The school was officially opened on 27 February 1979 by the then-Education Minister, Dato’ (now Tun) Musa Hitam, named after Datuk Peter Joinod Mojuntin, the 5th State Minister of Local Government and Housing, who was killed in June 1976 among with other Sabahan politicians due to a plane crash known as the Double Six Tragedy. He was a well-respected leader and was regarded as the Golden Son of the Kadazan.

A majority of the school's students are from Kadazandusun ethnic who come from the remote and semi-remote areas of Penampang district (Ulu Moyog/Ulu Papar region) like Buayan, Moyog, Babagon, Madsiang, Terian, Inobong, Tomposik, Putaton, Lutung, Timpoulon, Kibunut, Pongobonon, Timpangoh, Rugading, Longkogungan, Kolopis, Kipouvo, Kalanggaan, Sarapung and Pogunon as well as nearby villages within the school area such as Hungab, Babah/Bunduon, Hubah, Sukod (Suok/Kodundungan/Digot), Terawi, Guunsing/Novunsu, Mahandoi/Tulangis and many more within the Penampang region (from all villages on both halves of Penampang, Donggongon and Putatan, which are the nearest towns to this school).

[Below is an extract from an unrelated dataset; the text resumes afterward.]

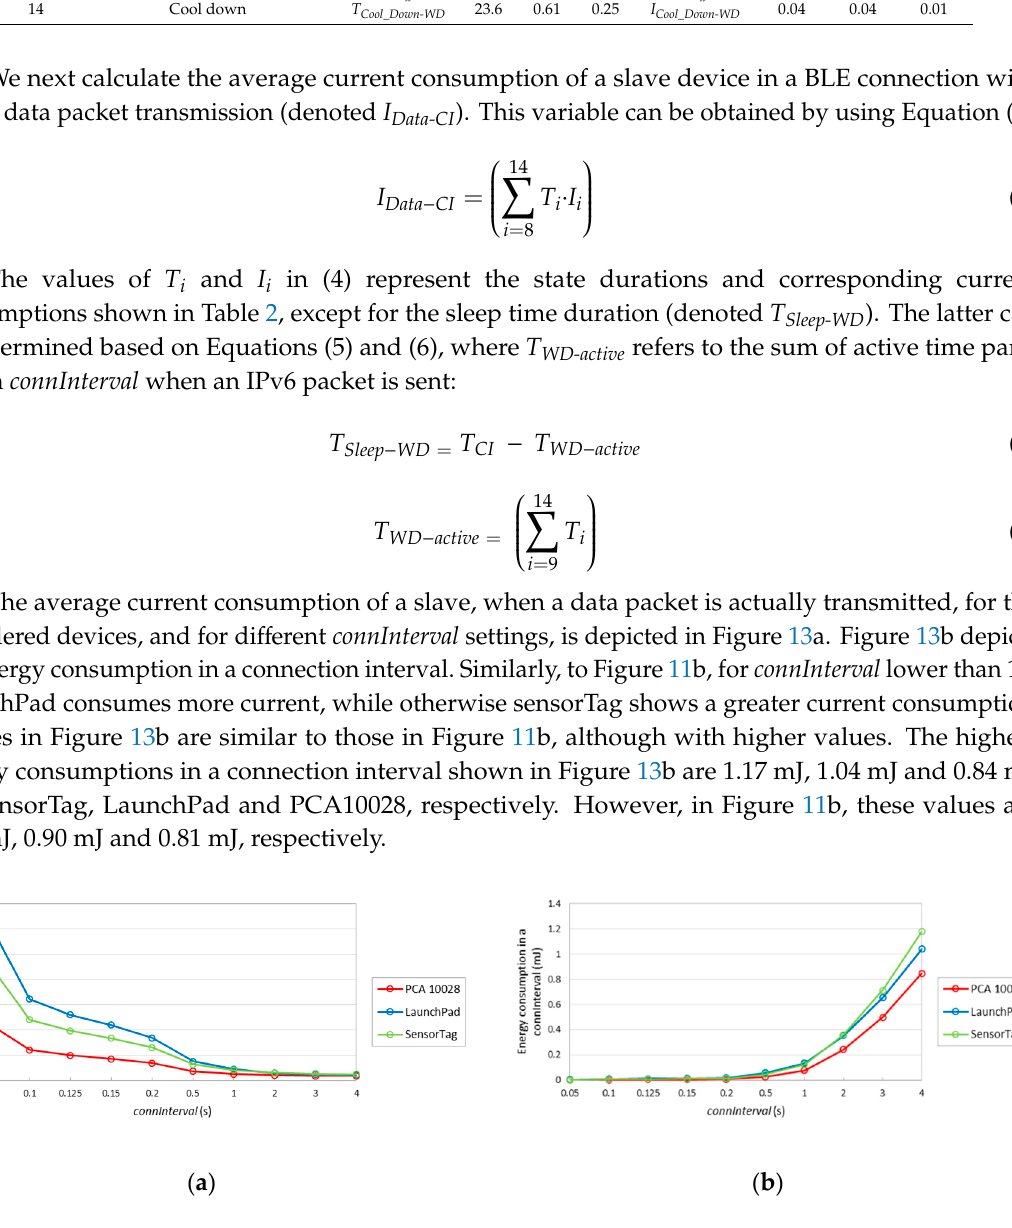
Figure 13. ( a ) Average current consumption for different connInterval settings, with data packet transmission; ( b ) energy consumption during a connection interval, with data packet transmission.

SMK DPM has 3 central units - E-Management, Recreational School and Resource Centre Across School.

The E-Management is implemented to achieve a systematic management. The Information System used is the Students Information System, Discipline, Co-curricular, Fees, Attendance, NILAM, Audio Visual Aids, Information System for Malaysian Certificate of Education, Malaysian Higher certificate of education and Lower Secondary assessment (SPM, STPM and PMR (abolished; now PT3; also abolished)), Automation for the Resource Centre, Salary, Timetable and School Assessment System

Activities conducted by the Resource Centre of the school are:
- Focus Exhibition by every class.
- Mini library in each class.
- Corridors of information and knowledge.

The school building was repainted in stages which started in the year 2002 with the help and co-operation of the YB, community and the education department. A few buildings were erected namely the Open Hall, Squash Court, Hostel Dining Hall, Computer laboratory, the Grooming Room and the Rekacipta (Invention) Studio.